Congratulations is the second album from duo MGMT, one of the many great bands from hipster mecca Brooklyn. Following 2007′s effortlessly catchy debut Oracular Spectacular, they worked with producer Pete “Sonic Boom,” member of legendary psych-rockers Spacemen 3. They describe Congratulations as “a collection of nine individual musical tours de force sequenced to flow with sonic and thematic coherence.” Say what? The new album is meant to be a complete body of songs rather than an album with standout singles, so if you expect another “Time To Pretend,” “Kids,” or “Electric Feel,” turn away right now. The production is ranging from ’60s psych rock to ’70s theatrical over-the-top compositions and is drenched in an obsession with Ray Davies, Syd Barrett, Ziggy Stardust and Marc Bolan. It’s a stylistic departure, a statement against the overwhelming rise to fame, and not wanting to meet expectations on the second album.
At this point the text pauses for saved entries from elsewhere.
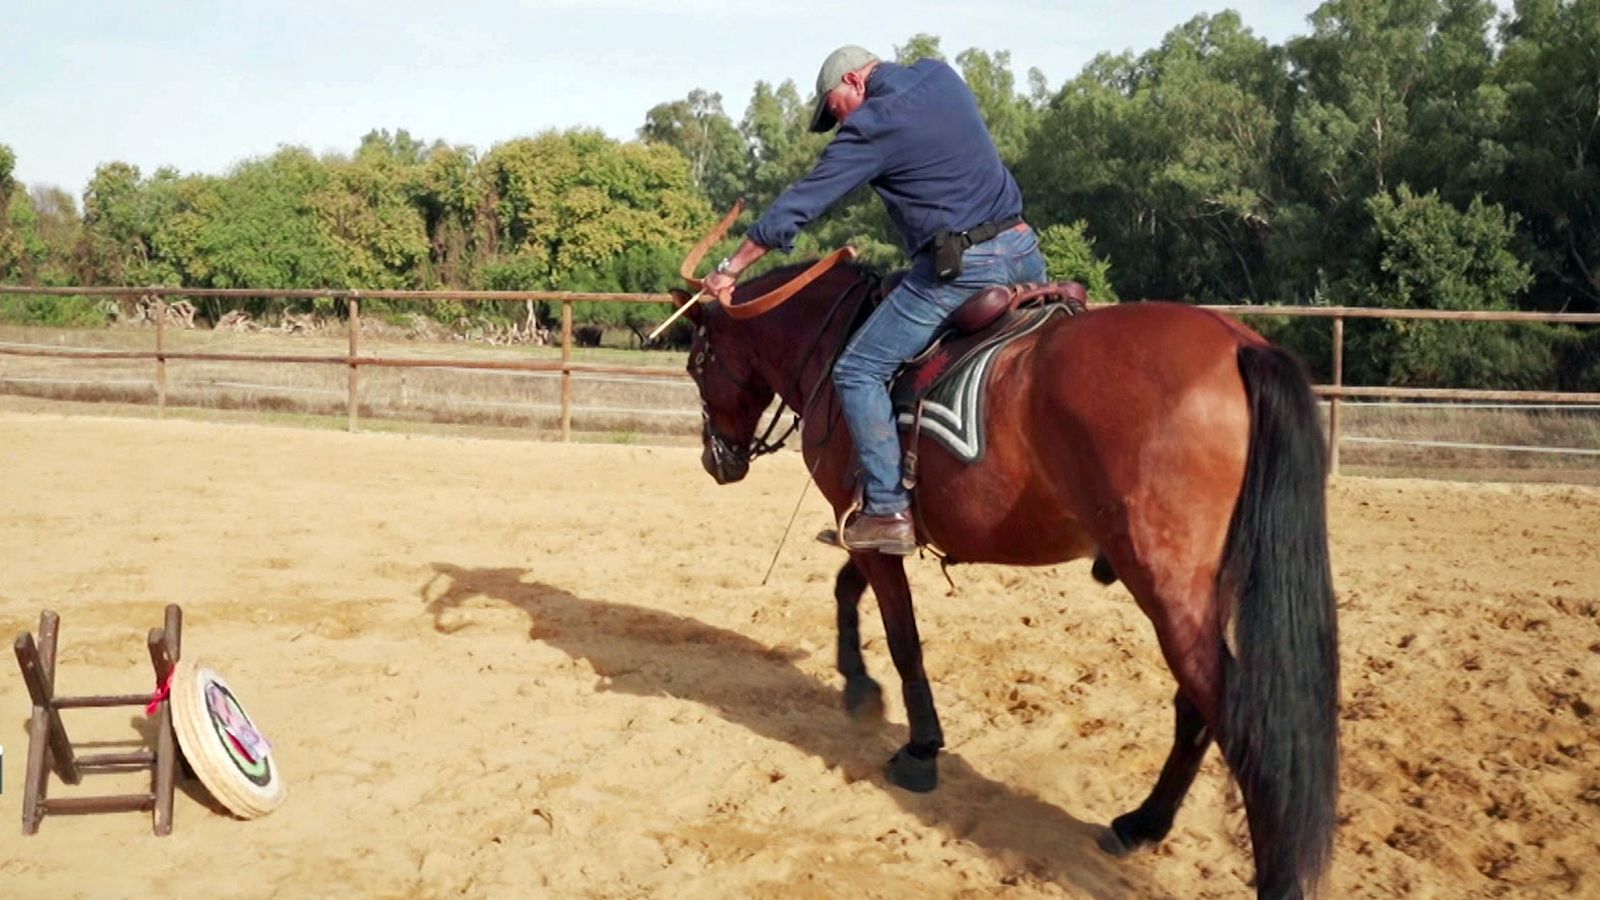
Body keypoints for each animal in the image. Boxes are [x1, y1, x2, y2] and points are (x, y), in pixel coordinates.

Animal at [671, 241, 1339, 898]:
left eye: (697, 364)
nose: (715, 460)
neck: (837, 344)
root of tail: (1238, 344)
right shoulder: (874, 522)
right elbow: (847, 590)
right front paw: (858, 686)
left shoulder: (864, 521)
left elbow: (902, 637)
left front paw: (918, 747)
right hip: (1200, 596)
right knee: (1196, 710)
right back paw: (1142, 823)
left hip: (1169, 593)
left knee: (1245, 729)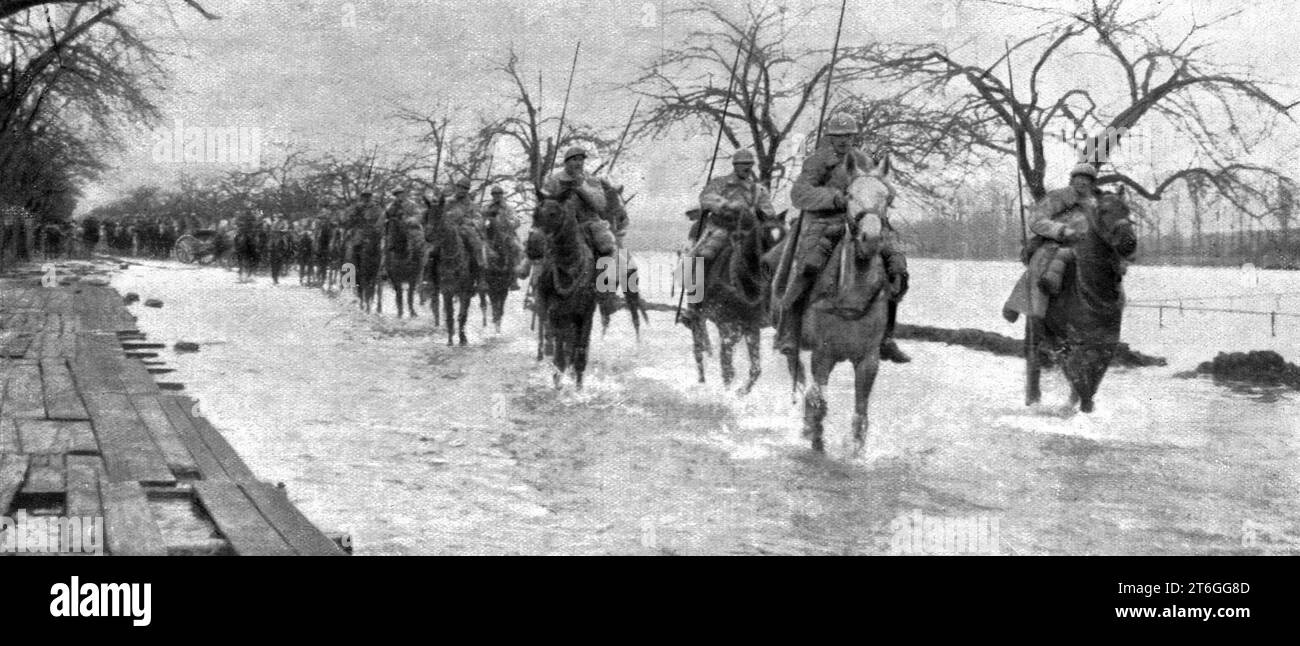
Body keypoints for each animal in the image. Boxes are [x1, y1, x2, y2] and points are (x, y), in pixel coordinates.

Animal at [1024, 188, 1138, 410]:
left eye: (1127, 209)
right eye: (1103, 211)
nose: (1129, 242)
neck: (1095, 292)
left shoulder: (1106, 343)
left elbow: (1094, 376)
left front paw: (1084, 405)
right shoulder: (1076, 341)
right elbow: (1079, 376)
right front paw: (1082, 405)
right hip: (1036, 325)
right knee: (1035, 358)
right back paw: (1033, 399)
First track “It’s Working” leads off with an airy ’60s feel with harpsichords, spacey synths and bouncing bass. Tribute track “Song For Dan Treacy” follows with its power pop and sounds like a hidden track from Ash’s 1977. “Someone’s Missing” opens like chamber pop with echo-heavy vocals from Andrew Van Wyngarden, but turns into a Motown song with some glam-rock vocal reverb before fading out at 2:30. The album’s strongest track is the early leaked “Flash Delirium,” a fresh sounding song with Bowie-tinged psychedelia in a Flaming Lips-esque melting pot, and going all thrash metal at the end. “Siberian Breaks” opens up beautifully like a Kings Of Convenience ballad, but soon turns into an epic and proggy multi-part and genre-shifting orchestral affair. The album’s second tribute is the hook-filled “Brian Eno,” sounding like garage-prog, if there is such thing. Wrapping up the record is the title track “Congratulations,” a slow tempo and relaxing ballad that will work great for peaceful summer nights. It ends with applause, like an ironic pat on their own back.
The whole album is a spacey trip, and it acquires several listenings to be on their side. They’re definitely not stagnant, but it’s still a step back from their debut—not in time, but in appeal.